◆ Work request ◆
Every line of the records that holds the word "images" should be copied out.

========================================

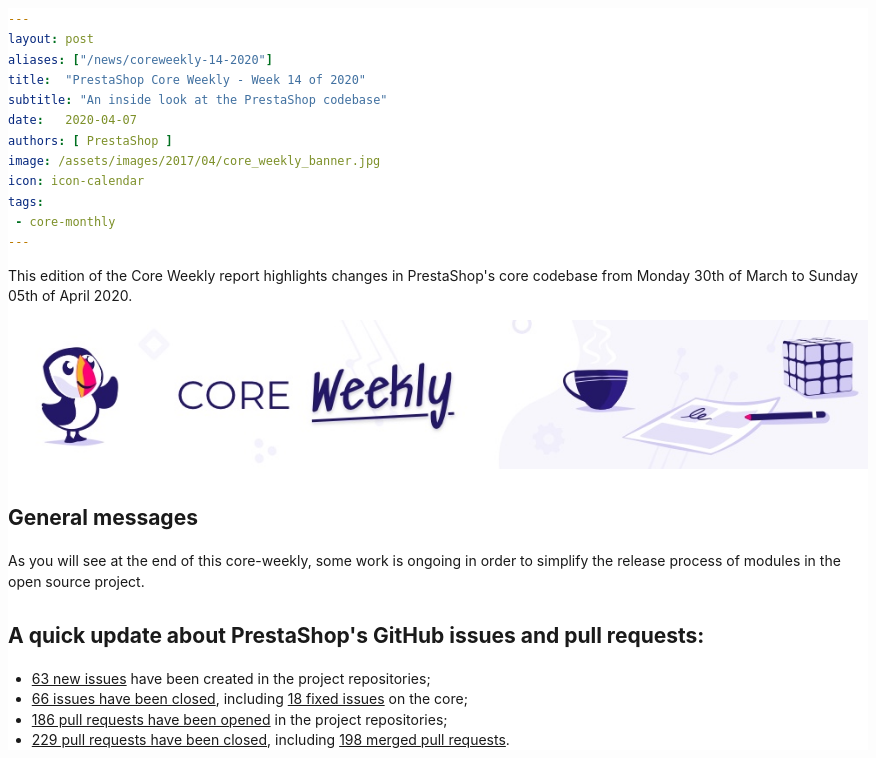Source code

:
 ```yaml
---
layout: post
aliases: ["/news/coreweekly-14-2020"]
title:  "PrestaShop Core Weekly - Week 14 of 2020"
subtitle: "An inside look at the PrestaShop codebase"
date:   2020-04-07
authors: [ PrestaShop ]
image: /assets/images/2017/04/core_weekly_banner.jpg
icon: icon-calendar
tags:
 - core-monthly
---
```


This edition of the Core Weekly report highlights changes in PrestaShop's core codebase from Monday 30th of March to Sunday 05th of April 2020.

![Core Weekly banner](/assets/images/2018/12/banner-core-weekly.jpg)

## General messages

As you will see at the end of this core-weekly, some work is ongoing in order to simplify the release process of modules in the open source project.


## A quick update about PrestaShop's GitHub issues and pull requests:

- [63 new issues](https://github.com/search?q=org%3APrestaShop+is%3Apublic++-repo%3Aprestashop%2Fprestashop.github.io++is%3Aissue+created%3A2020-03-30..2020-04-05) have been created in the project repositories;
- [66 issues have been closed](https://github.com/search?q=org%3APrestaShop+is%3Apublic++-repo%3Aprestashop%2Fprestashop.github.io++is%3Aissue+closed%3A2020-03-30..2020-04-05), including [18 fixed issues](https://github.com/search?q=org%3APrestaShop+is%3Apublic++-repo%3Aprestashop%2Fprestashop.github.io++is%3Aissue+label%3Afixed+closed%3A2020-03-30..2020-04-05) on the core;
- [186 pull requests have been opened](https://github.com/search?q=org%3APrestaShop+is%3Apublic++-repo%3Aprestashop%2Fprestashop.github.io++is%3Apr+created%3A2020-03-30..2020-04-05) in the project repositories;
- [229 pull requests have been closed](https://github.com/search?q=org%3APrestaShop+is%3Apublic++-repo%3Aprestashop%2Fprestashop.github.io++is%3Apr+closed%3A2020-03-30..2020-04-05), including [198 merged pull requests](https://github.com/search?q=org%3APrestaShop+is%3Apublic++-repo%3Aprestashop%2Fprestashop.github.io++is%3Apr+merged%3A2020-03-30..2020-04-05).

========================================

◆ Written response ◆
image: /assets/images/2017/04/core_weekly_banner.jpg
![Core Weekly banner](/assets/images/2018/12/banner-core-weekly.jpg)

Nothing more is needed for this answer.